### EXERCISE REQUIREMENTS:
Report every line of the data that includes "CESUAR".

START PROVIDED RECORDS

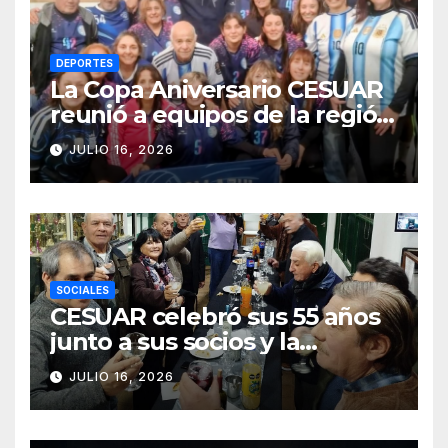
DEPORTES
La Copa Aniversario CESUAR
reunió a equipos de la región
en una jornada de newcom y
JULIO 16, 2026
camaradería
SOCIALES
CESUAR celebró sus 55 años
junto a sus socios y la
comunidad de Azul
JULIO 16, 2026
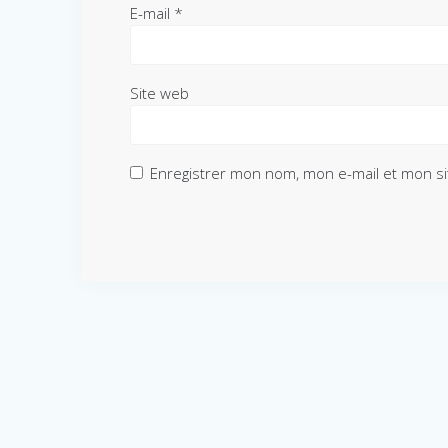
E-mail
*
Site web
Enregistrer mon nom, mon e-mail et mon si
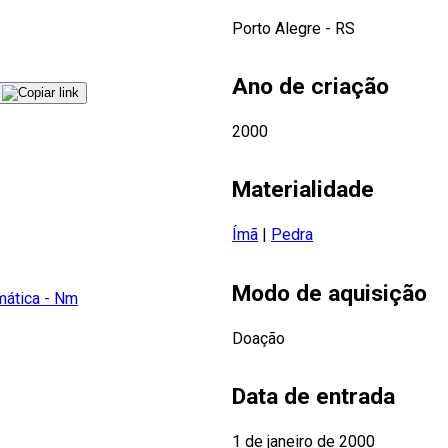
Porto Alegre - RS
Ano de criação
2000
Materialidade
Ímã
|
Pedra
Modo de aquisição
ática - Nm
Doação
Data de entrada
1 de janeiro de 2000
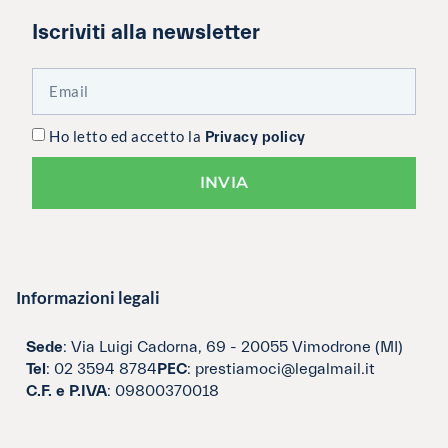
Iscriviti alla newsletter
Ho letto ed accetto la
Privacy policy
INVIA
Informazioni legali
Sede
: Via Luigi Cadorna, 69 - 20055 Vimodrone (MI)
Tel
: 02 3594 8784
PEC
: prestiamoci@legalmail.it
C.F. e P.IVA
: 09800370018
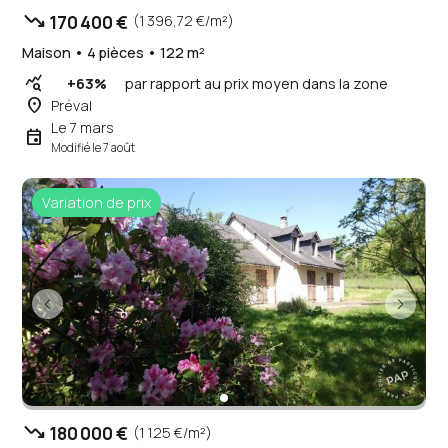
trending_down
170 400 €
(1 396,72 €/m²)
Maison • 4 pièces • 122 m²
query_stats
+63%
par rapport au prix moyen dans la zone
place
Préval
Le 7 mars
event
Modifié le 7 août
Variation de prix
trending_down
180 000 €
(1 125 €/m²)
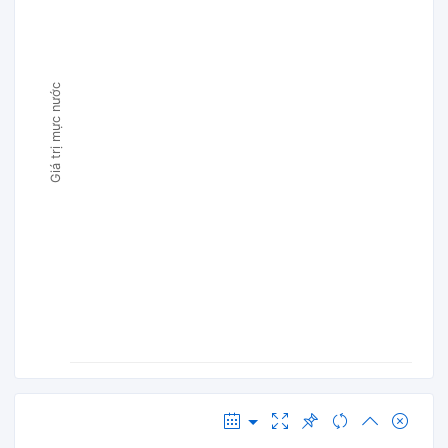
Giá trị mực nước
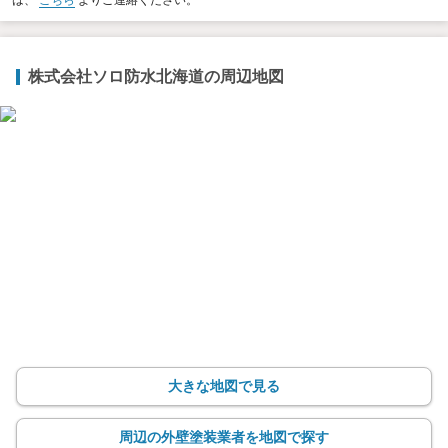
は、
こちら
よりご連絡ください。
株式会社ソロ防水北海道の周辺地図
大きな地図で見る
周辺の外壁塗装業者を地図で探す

END PROVIDED RECORDS

### TASK RESULT:
La Copa Aniversario CESUAR
CESUAR celebró sus 55 años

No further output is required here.